On y lirait, par exemple, des avertissements dans ce goût :

« Nous signalons à nos clients l’avantage qu’il y a pour eux à loger dans des rues de noms brefs et où n’abondent ni les R ni les S, ces deux consonnes étant franchement incompatibles avec l’état d’ébriété et la difficulté d’élocution qui en résulte le plus souvent. Aussi, désignerons-nous à leur préférence, d’une façon toute particulière, les rues Cadet, Lepic, Taitbout, Ballu, Auber, Jacob, Lobeau, Moncey, Ney, Pyat ou Papin, dont les syllabes ont l’avantage de parvenir inaltérées — même entrecoupées de rots sonores ! — aux oreilles des intéressés. En revanche, nous ne saurions les mettre trop en garde contre le danger qu’ils courraient à élire domicile boulevard Gouvion-Saint-Cyr, avenue du Général-Michel-Bizot, ou rue des Prétres-Saint-Germain-l’Auxerrois, — à laquelle, par parenthèse, la rue Sainte-Croix-de-la-Bretonnerie n’est pas de beaucoup préférable, non plus que la rue Saint-Hyacinthe, — surtout si on a le malheur d’en occuper le 66. »

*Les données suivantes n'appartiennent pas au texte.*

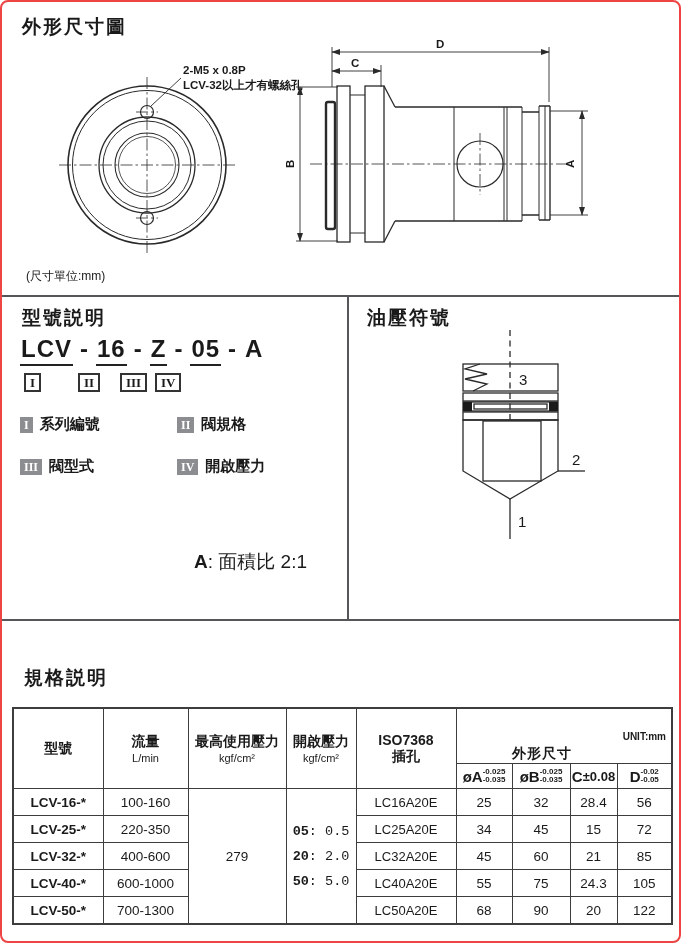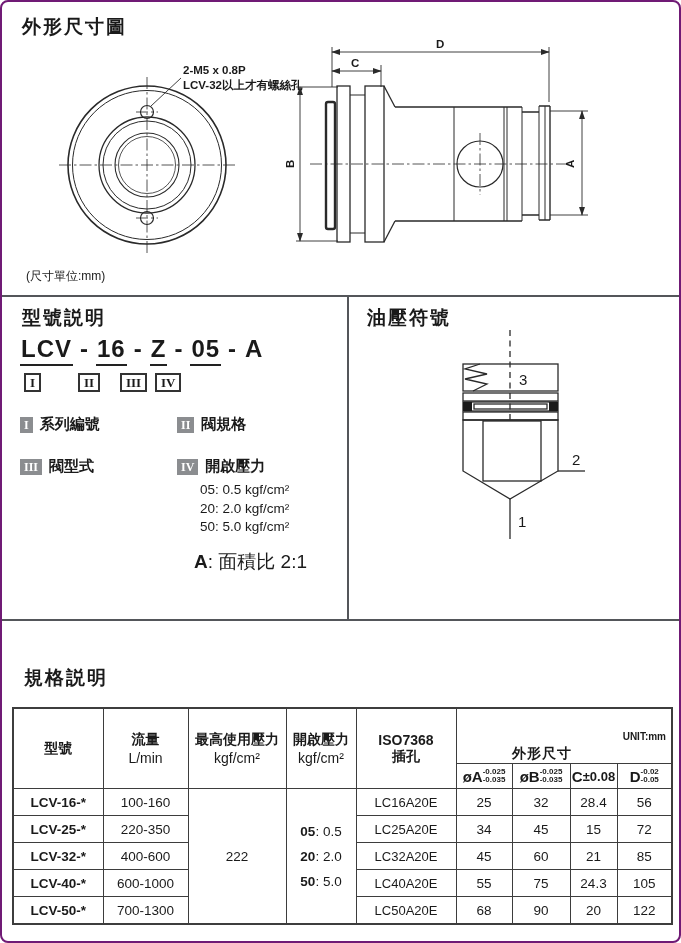--- a/index.html
+++ b/index.html
@@ -1,18 +1,18 @@
 <!DOCTYPE html>
 <html><head>
 <meta charset="utf-8">
 <style>
   html,body{margin:0;padding:0;background:#fff;}
   .page{
     position:relative;width:681px;height:943px;box-sizing:border-box;
-    background:#fff;border:2px solid #701a75;border-radius:8px;overflow:hidden;
+    background:#fff;border:2px solid #ef4444;border-radius:8px;overflow:hidden;
     font-family:"Liberation Sans","DejaVu Sans",sans-serif;color:#1a1a1a;
   }
   .sec-title{position:absolute;font-size:19px;font-weight:700;letter-spacing:2px;}
   .hr{position:absolute;left:0;right:0;height:2px;background:#54565a;}
   .vr{position:absolute;width:2px;background:#54565a;}
 
   
   .s1{position:absolute;left:0;top:0;width:681px;height:293px;}
   .s1 svg{position:absolute;left:0;top:30px;}
   .unit-note{position:absolute;left:24px;top:266px;font-size:12px;}
@@ -47,34 +47,34 @@
   .sym{stroke:#2a2a2a;fill:none;stroke-width:1.3;}
   .portnum{font-size:15px;}
 
   
   .s4{position:absolute;left:0;top:619px;width:681px;height:322px;}
   .s4-title{left:22px;top:44px;}
   table.spec{position:absolute;left:10px;top:86px;border-collapse:collapse;table-layout:fixed;
              border:2px solid #3d3d3d;font-size:13.5px;}
   table.spec th,table.spec td{border:1.5px solid #3d3d3d;text-align:center;padding:0;}
   table.spec th{font-weight:600;font-size:14px;}
-  .subunit{display:block;font-size:14px;font-weight:500;margin-top:1px;}
+  .subunit{display:block;font-size:11px;font-weight:500;margin-top:1px;}
   .dims-head{height:18px;}
   .dims-head .wrap{display:flex;align-items:center;padding:0 5px;}
   .dims-head .grp{flex:1;font-size:14px;font-weight:600;letter-spacing:1px;margin-top:36px;}
   .dims-head .unt{font-size:10px;font-weight:600;}
   .tolcell{height:24px;}
   .tol{display:inline-flex;align-items:center;gap:0;}
   .tol .base{font-size:15px;font-weight:600;}
   .tol .stack{display:flex;flex-direction:column;font-size:8px;line-height:8.5px;font-weight:600;text-align:left;}
   .tol .pm{font-size:13px;font-weight:600;}
   td.rowcell{height:26px;}
   td.model{font-weight:700;}
   td.cav{font-size:13px;}
-  .openblock{display:inline-block;text-align:center;line-height:25px;}
+  .openblock{display:inline-block;text-align:center;line-height:25px;font-family:Liberation Mono, monospace;}
   .openblock b{font-weight:700;}
 </style>
 </head>
 <body>
 
 <div class="page">
 
   <div class="s1">
     <div class="sec-title" style="left:20px;top:12px;">外形尺寸圖</div>
 
@@ -177,25 +177,20 @@
     <div class="legend-item" style="left:18px;top:160px;">
       <span class="gbox">III</span>
       <span class="lbl">閥型式</span>
     </div>
     <div class="legend-item" style="left:175px;top:160px;">
       <span class="gbox">IV</span>
       <span class="lbl">開啟壓力</span>
     </div>
 
 
-    <div class="plist" style="left:198px;top:184px;">
-      <div>05: 0.5 kgf/cm²</div>
-      <div>20: 2.0 kgf/cm²</div>
-      <div>50: 5.0 kgf/cm²</div>
-    </div>
 
     <div class="area" style="left:192px;top:252px;">
       <b>A</b><span>: 面積比 2:1</span>
     </div>
   </div>
 
   <div class="s3">
     <div class="sec-title s3-title">油壓符號</div>
 
     <svg width="336" height="324" viewBox="0 0 336 324">
@@ -300,21 +295,21 @@
                   <span>-0.05</span>
                 </span>
               </span>
           </th>
         </tr>
       </thead>
       <tbody>
         <tr>
           <td class="rowcell model">LCV-16-*</td>
           <td class="rowcell">100-160</td>
-          <td rowspan="5">222</td>
+          <td rowspan="5">279</td>
           <td rowspan="5">
             <div class="openblock">
               <div><b>05</b><span>: 0.5</span></div>
               <div><b>20</b><span>: 2.0</span></div>
               <div><b>50</b><span>: 5.0</span></div>
             </div>
           </td>
           <td class="rowcell cav">LC16A20E</td>
           <td class="rowcell">25</td>
           <td class="rowcell">32</td>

Au fond, à bien y réfléchir, mieux vaut un grand malheur qu’un petit, car le petit passe inaperçu tandis que le grand est profitable par l’évocation qu’il comporte, d’un plus grand, d’un bien pis encore, qui eut pu sévir à sa place. Comme tout le monde, le moment venu, je tends le dos au ier mai et aux multiples privations dont il fait son hideux cortège ; mais en même temps que mon front se plisse à l’idée que le Boucher fera grève, que le Tripier fera relâche, que le Cafetier fera le mort, les cheveux me dressent sur la tête à la pensée que, s’il voulait, le Concierge pourrait faire le sourd, d’où grande pitié des pauvres locataires de France, privés de sortie ou de rentrée selon qu’ils seraient ou rentrés ou sortis, et goûtant, d’un moment à l’autre, la volupté de tirer la sonnette ou de brailler : « Cordon, s’il vous plaît ! » sans autre effet que de gagner, ceux-ci des extinctions de voix, ceux-là de fâcheux durillons.

En somme, on ne voit pas pourquoi M. Pipelet serait seul à ne pas profiter du droit dévolu à chacun de souhaiter sa fête à Saint Plumard. Il y a là une injustice qu’il convient de lui signaler, et je la lui signale, non sans quelque inquiétude, songeant que nous vivons en des temps où il est difficile de dire une bêtise sans qu’elle soit prise aussitôt au sérieux par une foule plus bête qu’elle encore.